Background

Building a POS system that handles inventory, sales, and real-time reporting presented multiple performance bottlenecks. With a PostgreSQL database and a Django backend, early performance issues arose due to inefficient query patterns, redundant updates, and excessive database hits.

Initial Problems

1. Slow Bulk Updates

Updating multiple records individually in Django was inefficient. Consider this naïve approach:

for product in products:
    product.stock -= 1
    product.save()

This triggered a separate UPDATE query for each product, significantly slowing down batch operations.

2. Signal Overhead

Django signals were initially used to track stock changes, but they fired on every save, leading to unnecessary computations.

@receiver(post_save, sender=Sale)
def update_inventory(sender, instance, **kwargs):
    product = instance.product
    product.stock -= instance.quantity
    product.save()

With high transaction volumes, this became a major bottleneck.

3. Redundant Queries

Certain parts of the system, such as product conversion rates (e.g., unit-based conversions), recalculated values every time instead of caching them.

def get_conversion_rate(product):
    return ConversionRate.objects.get(product=product).rate

Optimizations Implemented

1. Using bulk_update for Efficiency

Instead of saving each instance separately, Django’s bulk_update was used to update multiple rows efficiently.

Product.objects.bulk_update(products, ['stock'])

This reduced the number of queries from N to 1.

2. Replacing Signals with Direct Updates

Instead of relying on Django signals, updates were performed explicitly in views or services:

Sale.objects.create(product=product, quantity=5)
Product.objects.filter(id=product.id).update(stock=F('stock') - 5)

By using F expressions, updates were performed in a single SQL statement, improving efficiency.

********************

Problems to work on
A. Retype the part of the POS optimization write-up that begins at the words "Instead of relying" and stops after "statement, improving efficiency.".
B. Name each numbered problem listed under "Initial Problems" in the POS optimization write-up.
The items that come next have no connection to the POS optimization write-up.

Stored items from a collection

********************

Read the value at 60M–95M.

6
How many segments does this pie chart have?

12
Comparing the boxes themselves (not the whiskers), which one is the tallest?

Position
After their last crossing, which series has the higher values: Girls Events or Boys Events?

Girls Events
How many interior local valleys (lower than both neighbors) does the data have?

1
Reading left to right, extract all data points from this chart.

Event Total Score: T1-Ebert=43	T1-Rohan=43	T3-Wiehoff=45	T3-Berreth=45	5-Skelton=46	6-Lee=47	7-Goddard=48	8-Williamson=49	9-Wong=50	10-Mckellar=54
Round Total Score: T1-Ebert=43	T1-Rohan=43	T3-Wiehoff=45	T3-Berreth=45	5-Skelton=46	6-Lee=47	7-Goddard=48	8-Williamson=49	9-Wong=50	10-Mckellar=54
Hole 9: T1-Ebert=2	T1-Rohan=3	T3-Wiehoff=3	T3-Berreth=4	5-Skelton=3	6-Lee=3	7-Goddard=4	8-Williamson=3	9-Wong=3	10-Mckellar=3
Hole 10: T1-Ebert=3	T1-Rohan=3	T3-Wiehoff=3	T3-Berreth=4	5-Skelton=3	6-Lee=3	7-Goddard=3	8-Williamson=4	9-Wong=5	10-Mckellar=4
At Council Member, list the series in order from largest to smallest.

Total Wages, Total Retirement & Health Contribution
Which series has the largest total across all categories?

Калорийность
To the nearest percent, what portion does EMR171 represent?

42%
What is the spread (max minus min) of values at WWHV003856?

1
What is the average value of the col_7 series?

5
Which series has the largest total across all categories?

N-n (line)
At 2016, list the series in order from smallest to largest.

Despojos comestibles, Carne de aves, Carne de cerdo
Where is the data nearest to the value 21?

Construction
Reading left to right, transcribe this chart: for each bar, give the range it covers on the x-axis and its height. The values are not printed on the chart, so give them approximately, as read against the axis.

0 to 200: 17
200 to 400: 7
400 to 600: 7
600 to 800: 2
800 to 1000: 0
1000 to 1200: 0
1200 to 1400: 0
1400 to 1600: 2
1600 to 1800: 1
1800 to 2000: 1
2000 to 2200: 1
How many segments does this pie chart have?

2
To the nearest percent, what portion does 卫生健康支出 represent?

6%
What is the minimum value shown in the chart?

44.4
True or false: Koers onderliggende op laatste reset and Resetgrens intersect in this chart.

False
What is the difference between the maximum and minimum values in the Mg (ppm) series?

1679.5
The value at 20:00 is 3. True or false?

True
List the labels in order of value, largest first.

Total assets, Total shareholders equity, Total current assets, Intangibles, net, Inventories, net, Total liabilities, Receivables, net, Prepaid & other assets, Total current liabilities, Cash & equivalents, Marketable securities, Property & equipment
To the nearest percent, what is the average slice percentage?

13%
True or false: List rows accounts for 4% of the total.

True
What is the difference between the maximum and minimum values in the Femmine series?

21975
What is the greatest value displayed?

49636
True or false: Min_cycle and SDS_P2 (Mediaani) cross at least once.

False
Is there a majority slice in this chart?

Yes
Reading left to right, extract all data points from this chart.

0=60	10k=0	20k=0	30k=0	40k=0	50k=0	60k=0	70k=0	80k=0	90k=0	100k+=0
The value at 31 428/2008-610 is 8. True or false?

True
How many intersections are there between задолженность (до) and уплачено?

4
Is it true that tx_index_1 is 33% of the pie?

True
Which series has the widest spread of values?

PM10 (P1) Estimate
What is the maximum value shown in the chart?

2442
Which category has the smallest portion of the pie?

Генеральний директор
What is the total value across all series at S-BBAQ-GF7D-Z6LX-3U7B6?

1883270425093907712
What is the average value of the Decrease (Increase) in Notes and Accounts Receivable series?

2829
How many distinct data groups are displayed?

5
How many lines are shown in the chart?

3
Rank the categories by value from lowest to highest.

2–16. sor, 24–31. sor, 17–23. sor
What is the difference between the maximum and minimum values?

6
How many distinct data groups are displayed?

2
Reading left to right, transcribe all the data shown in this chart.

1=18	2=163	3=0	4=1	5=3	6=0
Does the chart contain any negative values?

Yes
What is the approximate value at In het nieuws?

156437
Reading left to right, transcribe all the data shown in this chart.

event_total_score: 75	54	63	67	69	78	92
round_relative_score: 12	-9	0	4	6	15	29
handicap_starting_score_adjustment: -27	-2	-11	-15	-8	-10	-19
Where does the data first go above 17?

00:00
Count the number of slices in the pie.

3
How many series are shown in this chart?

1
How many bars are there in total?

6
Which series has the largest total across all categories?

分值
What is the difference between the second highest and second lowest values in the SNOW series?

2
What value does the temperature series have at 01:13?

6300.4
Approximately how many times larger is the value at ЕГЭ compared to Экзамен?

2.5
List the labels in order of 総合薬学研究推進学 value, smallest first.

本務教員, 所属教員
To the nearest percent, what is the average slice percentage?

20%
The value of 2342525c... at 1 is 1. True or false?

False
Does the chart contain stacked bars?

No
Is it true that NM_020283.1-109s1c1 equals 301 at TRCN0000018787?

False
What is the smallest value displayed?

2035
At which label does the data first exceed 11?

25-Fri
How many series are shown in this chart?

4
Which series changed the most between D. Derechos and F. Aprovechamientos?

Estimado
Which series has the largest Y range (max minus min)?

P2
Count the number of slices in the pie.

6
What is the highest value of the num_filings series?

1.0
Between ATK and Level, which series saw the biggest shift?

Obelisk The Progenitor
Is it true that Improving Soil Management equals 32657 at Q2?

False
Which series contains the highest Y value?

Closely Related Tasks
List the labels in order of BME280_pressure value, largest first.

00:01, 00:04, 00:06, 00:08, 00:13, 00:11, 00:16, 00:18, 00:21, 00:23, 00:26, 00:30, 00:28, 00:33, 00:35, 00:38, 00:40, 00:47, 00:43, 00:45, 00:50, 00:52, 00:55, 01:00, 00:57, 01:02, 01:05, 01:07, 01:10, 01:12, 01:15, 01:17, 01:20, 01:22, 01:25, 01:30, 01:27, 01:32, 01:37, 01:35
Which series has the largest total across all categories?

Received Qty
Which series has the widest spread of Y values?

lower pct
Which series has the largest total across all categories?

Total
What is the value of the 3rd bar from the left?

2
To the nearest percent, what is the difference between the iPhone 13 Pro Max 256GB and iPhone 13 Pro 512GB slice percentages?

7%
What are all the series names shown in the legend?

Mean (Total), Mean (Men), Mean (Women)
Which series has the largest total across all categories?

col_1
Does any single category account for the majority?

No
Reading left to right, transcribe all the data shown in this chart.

********************

Solutions to the tasks
A.
Instead of relying on Django signals, updates were performed explicitly in views or services:

Sale.objects.create(product=product, quantity=5)
Product.objects.filter(id=product.id).update(stock=F('stock') - 5)

By using F expressions, updates were performed in a single SQL statement, improving efficiency.

B.
Slow Bulk Updates
Signal Overhead
Redundant Queries